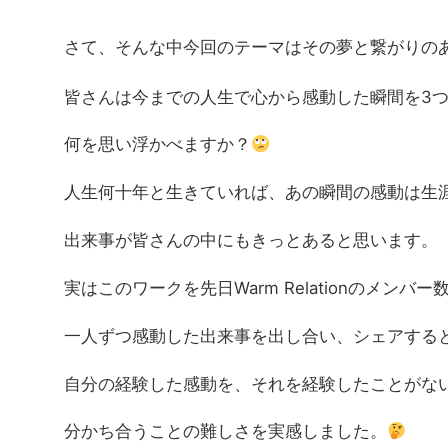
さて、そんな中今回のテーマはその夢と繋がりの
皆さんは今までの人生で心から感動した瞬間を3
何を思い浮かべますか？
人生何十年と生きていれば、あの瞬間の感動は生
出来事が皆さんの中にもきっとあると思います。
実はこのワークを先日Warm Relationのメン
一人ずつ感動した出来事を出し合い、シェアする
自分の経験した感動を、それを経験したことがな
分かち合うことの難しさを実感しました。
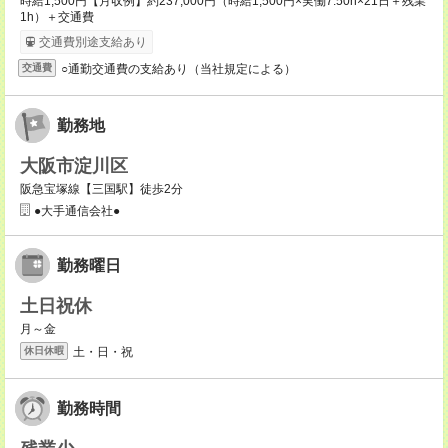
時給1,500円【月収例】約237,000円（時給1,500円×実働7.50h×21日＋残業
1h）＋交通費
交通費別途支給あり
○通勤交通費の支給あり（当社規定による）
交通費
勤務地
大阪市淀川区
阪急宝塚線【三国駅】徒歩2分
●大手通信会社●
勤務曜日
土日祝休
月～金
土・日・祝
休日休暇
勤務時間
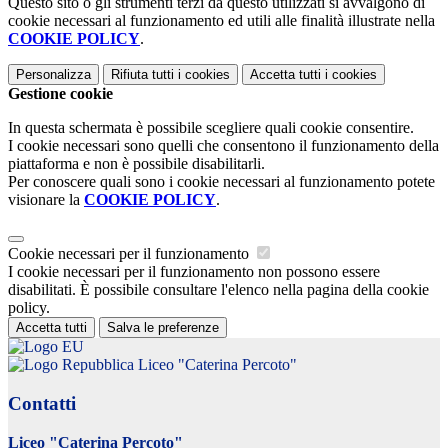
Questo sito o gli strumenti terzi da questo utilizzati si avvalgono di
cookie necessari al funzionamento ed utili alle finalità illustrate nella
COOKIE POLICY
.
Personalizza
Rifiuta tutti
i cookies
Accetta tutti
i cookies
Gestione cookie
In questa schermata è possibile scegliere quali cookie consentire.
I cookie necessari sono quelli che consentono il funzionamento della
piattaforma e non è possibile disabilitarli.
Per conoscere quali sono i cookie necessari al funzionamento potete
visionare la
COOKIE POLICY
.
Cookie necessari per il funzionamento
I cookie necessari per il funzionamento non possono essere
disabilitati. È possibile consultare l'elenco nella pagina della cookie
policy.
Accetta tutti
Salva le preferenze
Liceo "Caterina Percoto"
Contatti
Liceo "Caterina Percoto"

§

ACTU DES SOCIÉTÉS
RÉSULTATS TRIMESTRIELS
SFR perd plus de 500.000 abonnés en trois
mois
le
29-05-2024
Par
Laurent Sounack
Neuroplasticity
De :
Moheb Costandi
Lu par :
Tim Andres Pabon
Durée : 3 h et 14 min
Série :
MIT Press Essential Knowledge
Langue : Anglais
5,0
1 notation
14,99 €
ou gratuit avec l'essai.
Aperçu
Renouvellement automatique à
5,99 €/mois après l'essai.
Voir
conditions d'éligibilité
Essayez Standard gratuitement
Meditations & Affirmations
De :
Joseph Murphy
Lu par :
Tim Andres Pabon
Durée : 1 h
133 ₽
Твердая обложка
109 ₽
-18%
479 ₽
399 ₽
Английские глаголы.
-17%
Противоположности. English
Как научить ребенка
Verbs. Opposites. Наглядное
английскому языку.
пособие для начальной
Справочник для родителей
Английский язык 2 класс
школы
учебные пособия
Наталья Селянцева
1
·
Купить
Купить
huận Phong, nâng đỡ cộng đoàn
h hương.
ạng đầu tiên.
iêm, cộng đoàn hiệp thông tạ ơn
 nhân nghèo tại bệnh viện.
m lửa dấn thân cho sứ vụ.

§

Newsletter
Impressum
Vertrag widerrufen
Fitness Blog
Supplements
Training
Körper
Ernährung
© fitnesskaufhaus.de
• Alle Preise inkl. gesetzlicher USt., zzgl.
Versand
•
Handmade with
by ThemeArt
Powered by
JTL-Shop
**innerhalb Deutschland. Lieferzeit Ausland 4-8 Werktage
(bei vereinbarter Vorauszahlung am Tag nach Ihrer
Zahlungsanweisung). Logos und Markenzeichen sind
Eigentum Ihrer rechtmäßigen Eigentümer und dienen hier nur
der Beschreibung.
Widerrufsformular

§

> **What is needed**: Please pull out every row that contains the word "đoàn", copying each of those rows in full.

> **Solution**:
huận Phong, nâng đỡ cộng đoàn
iêm, cộng đoàn hiệp thông tạ ơn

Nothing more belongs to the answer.